*PROMPT*
Nothing but the data below, returned exactly, should appear in the answer.

*SUPPLIED RECORDS*

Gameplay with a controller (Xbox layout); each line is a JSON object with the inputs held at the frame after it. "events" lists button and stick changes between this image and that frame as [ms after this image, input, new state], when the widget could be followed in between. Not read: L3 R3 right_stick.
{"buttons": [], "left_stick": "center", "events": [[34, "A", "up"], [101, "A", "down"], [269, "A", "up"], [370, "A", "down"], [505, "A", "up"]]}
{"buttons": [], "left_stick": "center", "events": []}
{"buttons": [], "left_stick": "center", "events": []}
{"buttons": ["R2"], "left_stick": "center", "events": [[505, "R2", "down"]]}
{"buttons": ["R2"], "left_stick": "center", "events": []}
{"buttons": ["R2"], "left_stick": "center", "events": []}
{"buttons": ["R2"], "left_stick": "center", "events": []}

*RESPONSE TO THE EXERCISE*
Gameplay with a controller (Xbox layout); each line is a JSON object with the inputs held at the frame after it. "events" lists button and stick changes between this image and that frame as [ms after this image, input, new state], when the widget could be followed in between. Not read: L3 R3 right_stick.
{"buttons": [], "left_stick": "center", "events": [[34, "A", "up"], [101, "A", "down"], [269, "A", "up"], [370, "A", "down"], [505, "A", "up"]]}
{"buttons": [], "left_stick": "center", "events": []}
{"buttons": [], "left_stick": "center", "events": []}
{"buttons": ["R2"], "left_stick": "center", "events": [[505, "R2", "down"]]}
{"buttons": ["R2"], "left_stick": "center", "events": []}
{"buttons": ["R2"], "left_stick": "center", "events": []}
{"buttons": ["R2"], "left_stick": "center", "events": []}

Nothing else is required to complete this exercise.